19 de julho de 2007

Passada a tempestade

Tem barro e, provavelmente, outra tempestade.

Mas apesar do frio, ontem estreou a peça. Um público legal, sim, muitos amigos, com certeza, e no fim cerveja e pizza para comemorar. Quer mais? Eu não preciso, pois estou satisfeito. Mas segue a matéria da Carlota Cafiero que saiu ontem no Correio Popular, a propósito da estréia:

A violência de cada dia
/TEATRO/ República Cênica estréia hoje o espetáculo Transparência da Carne

Carlota Cafiero
DA AGÊNCIA ANHANGÜERA

Dos navios-negreiros vindos da África para o Brasil até fins do século 19 aos vagões de trem repletos de judeus desviados para os campos de concentração alemães em meados do século passado; das botinas dos soldados do 3 Reich às botinas dos soldados da Polícia Militar subindo os morros cariocas, a violência é sempre a mesma. Espetáculo-mosaico ou caleidoscópico, Transparência da Carne — que o grupo República Cênica estréia hoje em Campinas — trata de maneira delicada e poética da facilidade do ser humano em produzir dor e sofrimento, independentemente da época e do lugar.

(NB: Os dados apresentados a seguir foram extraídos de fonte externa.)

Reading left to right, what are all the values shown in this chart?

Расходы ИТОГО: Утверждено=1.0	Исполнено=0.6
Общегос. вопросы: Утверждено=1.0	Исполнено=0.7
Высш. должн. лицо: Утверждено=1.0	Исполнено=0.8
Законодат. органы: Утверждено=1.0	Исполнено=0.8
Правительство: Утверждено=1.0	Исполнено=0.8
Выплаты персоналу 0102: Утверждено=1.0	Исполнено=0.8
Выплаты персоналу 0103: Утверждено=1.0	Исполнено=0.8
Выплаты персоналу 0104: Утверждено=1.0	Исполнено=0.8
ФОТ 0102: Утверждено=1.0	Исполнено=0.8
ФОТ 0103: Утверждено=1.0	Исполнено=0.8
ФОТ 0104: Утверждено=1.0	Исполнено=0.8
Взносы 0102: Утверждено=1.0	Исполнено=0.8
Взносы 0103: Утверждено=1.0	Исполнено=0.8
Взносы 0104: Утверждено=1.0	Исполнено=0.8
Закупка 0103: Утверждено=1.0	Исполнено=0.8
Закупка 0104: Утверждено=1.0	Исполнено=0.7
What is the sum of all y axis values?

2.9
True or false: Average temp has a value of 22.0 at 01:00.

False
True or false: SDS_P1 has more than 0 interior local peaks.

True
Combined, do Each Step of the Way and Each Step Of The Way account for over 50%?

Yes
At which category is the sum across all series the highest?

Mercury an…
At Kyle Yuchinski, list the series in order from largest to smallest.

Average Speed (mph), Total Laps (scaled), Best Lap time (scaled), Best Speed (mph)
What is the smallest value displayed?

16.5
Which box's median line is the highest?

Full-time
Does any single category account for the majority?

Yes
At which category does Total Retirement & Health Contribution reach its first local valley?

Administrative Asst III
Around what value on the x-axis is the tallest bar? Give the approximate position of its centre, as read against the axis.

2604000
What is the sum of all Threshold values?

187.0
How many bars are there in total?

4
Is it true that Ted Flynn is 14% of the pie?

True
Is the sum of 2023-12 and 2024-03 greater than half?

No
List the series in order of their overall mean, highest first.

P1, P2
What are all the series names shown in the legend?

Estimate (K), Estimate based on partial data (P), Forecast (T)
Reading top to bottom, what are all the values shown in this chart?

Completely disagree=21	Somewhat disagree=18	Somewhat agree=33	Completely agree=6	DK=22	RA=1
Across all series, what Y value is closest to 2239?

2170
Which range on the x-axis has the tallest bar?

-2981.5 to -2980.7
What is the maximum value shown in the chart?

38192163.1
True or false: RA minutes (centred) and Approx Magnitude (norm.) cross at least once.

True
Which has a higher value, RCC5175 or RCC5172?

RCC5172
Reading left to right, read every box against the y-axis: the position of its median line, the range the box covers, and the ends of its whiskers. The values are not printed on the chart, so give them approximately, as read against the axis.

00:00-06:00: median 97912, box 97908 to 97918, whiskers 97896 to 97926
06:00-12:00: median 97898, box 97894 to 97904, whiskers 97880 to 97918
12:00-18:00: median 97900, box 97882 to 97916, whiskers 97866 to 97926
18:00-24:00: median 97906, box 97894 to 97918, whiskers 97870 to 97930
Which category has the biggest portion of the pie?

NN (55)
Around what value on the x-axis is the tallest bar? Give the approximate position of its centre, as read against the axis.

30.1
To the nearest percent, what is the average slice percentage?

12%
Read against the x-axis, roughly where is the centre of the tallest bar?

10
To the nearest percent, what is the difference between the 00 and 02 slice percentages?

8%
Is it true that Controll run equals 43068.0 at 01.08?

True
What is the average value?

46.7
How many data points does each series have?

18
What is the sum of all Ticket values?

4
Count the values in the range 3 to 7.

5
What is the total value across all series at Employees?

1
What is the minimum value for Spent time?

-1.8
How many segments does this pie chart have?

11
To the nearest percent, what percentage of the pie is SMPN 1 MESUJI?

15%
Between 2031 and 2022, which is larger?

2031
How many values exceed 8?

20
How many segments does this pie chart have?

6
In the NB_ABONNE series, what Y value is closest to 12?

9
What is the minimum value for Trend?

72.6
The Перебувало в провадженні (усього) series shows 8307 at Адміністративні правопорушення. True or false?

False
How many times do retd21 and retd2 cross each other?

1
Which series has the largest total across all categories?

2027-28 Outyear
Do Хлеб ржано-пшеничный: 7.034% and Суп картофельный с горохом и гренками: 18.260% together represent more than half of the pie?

Resultado de uma série de oficinas coordenadas pelo grupo e outros colaboradores ao longo do primeiro semestre, o espetáculo é protagonizado pelos intérpretes-criadores Ana Carolina Mundim e Fernando Aleixo, e conta com dramaturgia de João Nunes (editor-assistente do Caderno C) e Maurício de Almeida. Multimídia, mistura vídeo, dança e teatro de sombras para contar sobre os instantes finais da vida de um homem atingido por bala perdida, na rua de uma cidade qualquer. Ao perder muito sangue, o personagem sofre alucinações e faz uma viagem através do tempo e das guerras.

Com cerca de uma hora de duração, o espetáculo traz poucos elementos no palco, como malas de viagem, cordas, botinas e uma lousa, além de uma interessante instalação feita de camisetas brancas revestidas de gesso, que ganham volume, como vestígios dos corpos que abrigaram. Espalhada pelo palco, a instalação ganha sentido nas mãos dos atores, no final do espetáculo, e encerra muito mais que “corpos transparentes”. O figurino concebido por Bukke Reis e confeccionado por Maria Nazaré Mundim é versátil e faz referências sutis às roupas de presos em campos de concentração.

Texto

A dramaturgia criada por João Nunes e Maurício de Almeida mistura o texto narrativo à poesia, provocando imagens na mente do espectador, que “viaja” com os personagens para tantas guerras, declaradas ou não, abordadas no espetáculo. Nunes conta que o grupo iria abordar somente o tema do Holocausto, partindo da peça O Interrogatório, de Peter Weiss, mas quando consultado pelos atores, sugeriu que o texto tratasse também de outros conflitos. Nunes participou ativamente do processo de criação, coordenando inclusive a oficina Roteiro Dramatúrgico: do Tema à Poética Teatral, com intervenções de Lígia Tourinho.

Desenvolvido com apoio do Edital do Fundo de Investimentos Culturais de Campinas (Ficc), da Secretaria Municipal de Cultura (SMC), o espetáculo marca a inauguração da sala multiuso do República Cênica, em sua sede no Taquaral, com duas arquibancadas com capacidade para cerca de 80 pessoas, além de camarim e mesas de som e iluminação. O espaço é resultado de dez anos de investimentos feito pelo grupo formado pela bailarina e atriz Ana Carolina Mundim e pelo ator Fernando Aleixo.


Então, só para lembrar:

Transparência da Carne
De 18 a 22 de julho
Horário: 20hs
Local: Espaço Cultural República Cênica - Rua Américo de Moura, 124 – Taquaral (paralela à Av. Barão de Itapura)
Ingressos: R$10,00 (inteira) e R$5,00 (meia)
Informações: (19) 3295-8503

Ou seja, ainda está em tempo. Dá e sobra, para dizer a verdade.

E segundo a meteorologia não há previsão de tempestades. Apenas frio. Então, pegue o casaco antes de sair.